Let $f\colon \mathbb{R}^2 \to \mathbb{R}^2$ be a $C^2$ uniformly expanding map that fixes the origin: that is, $f(0)=0$ and there is $\lambda>1$ such that $\|D_x f(v)\| \geq \lambda\|v\|$ for every $x$ and $v$. Let $X=\{(t,0) : t\in \mathbb{R}\}$ be the $x$-axis in $\mathbb{R}^2$. Is it possible that the images $f^n(X)$ become arbitrarily dense in the unit ball? Or do they satisfy some sort of "uniformly nowhere dense" condition?
More precisely, my first instinct is to expect that the following result is true: for every $f$ as above, there is $\delta>0$ such that for every $n\in \mathbb{N}$, there is some $y\in B(0,1)$ such that $B(y,\delta) \cap f^n(X) = \emptyset$.

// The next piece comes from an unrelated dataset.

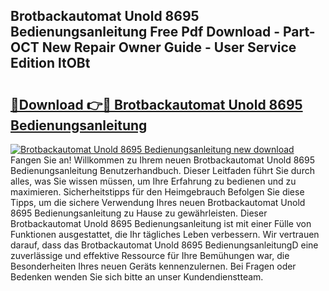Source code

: ## Brotbackautomat Unold 8695 Bedienungsanleitung Free Pdf Download - Part-OCT New Repair Owner Guide - User Service Edition ltOBt

# <h2><a href="http://df222n.blite.top/?on=Brotbackautomat+Unold+8695+Bedienungsanleitung">🔗Download 👉🔴 Brotbackautomat Unold 8695 Bedienungsanleitung</a></h2>

[![Brotbackautomat Unold 8695 Bedienungsanleitung new download](https://i.imgur.com/lujVjoI.png)](http://df222n.blite.top/?on=Brotbackautomat+Unold+8695+Bedienungsanleitung)
Fangen Sie an! Willkommen zu Ihrem neuen Brotbackautomat Unold 8695 Bedienungsanleitung Benutzerhandbuch. Dieser Leitfaden führt Sie durch alles, was Sie wissen müssen, um Ihre Erfahrung zu bedienen und zu maximieren. Sicherheitstipps für den Heimgebrauch Befolgen Sie diese Tipps, um die sichere Verwendung Ihres neuen Brotbackautomat Unold 8695 Bedienungsanleitung zu Hause zu gewährleisten. Dieser Brotbackautomat Unold 8695 Bedienungsanleitung ist mit einer Fülle von Funktionen ausgestattet, die Ihr tägliches Leben verbessern. Wir vertrauen darauf, dass das Brotbackautomat Unold 8695 BedienungsanleitungD eine zuverlässige und effektive Ressource für Ihre Bemühungen war, die Besonderheiten Ihres neuen Geräts kennenzulernen. Bei Fragen oder Bedenken wenden Sie sich bitte an unser Kundendienstteam.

After some effort I've been unable to prove this statement. On the other hand, playing around with candidate counterexamples hasn't gotten me anywhere either: the closest I've come is to consider the maps \begin{align*} g(x,y) &= (x, y + A \sin(Rx)), \\ h(x,y) &= (x + A\sin(Ry), y) \end{align*} for some choice of the parameters $A$ and $R$, then choose $c>0$ large enough that $f(x,y) = ch(g(x,y))$ is uniformly expanding. Taking $A=.06$ and $R=100$ gave some interesting pictures, but numerically it seems that I can only make the images $f^n(X)$ continue to get denser in the unit ball if I take $c$ small enough that $f$ is not expanding everywhere.
Which leads me to the question: does every expanding map $f$ as in the first paragraph admit a $\delta$ satisfying the condition in the second paragraph? Or is there a clever counterexample hiding out there somewhere?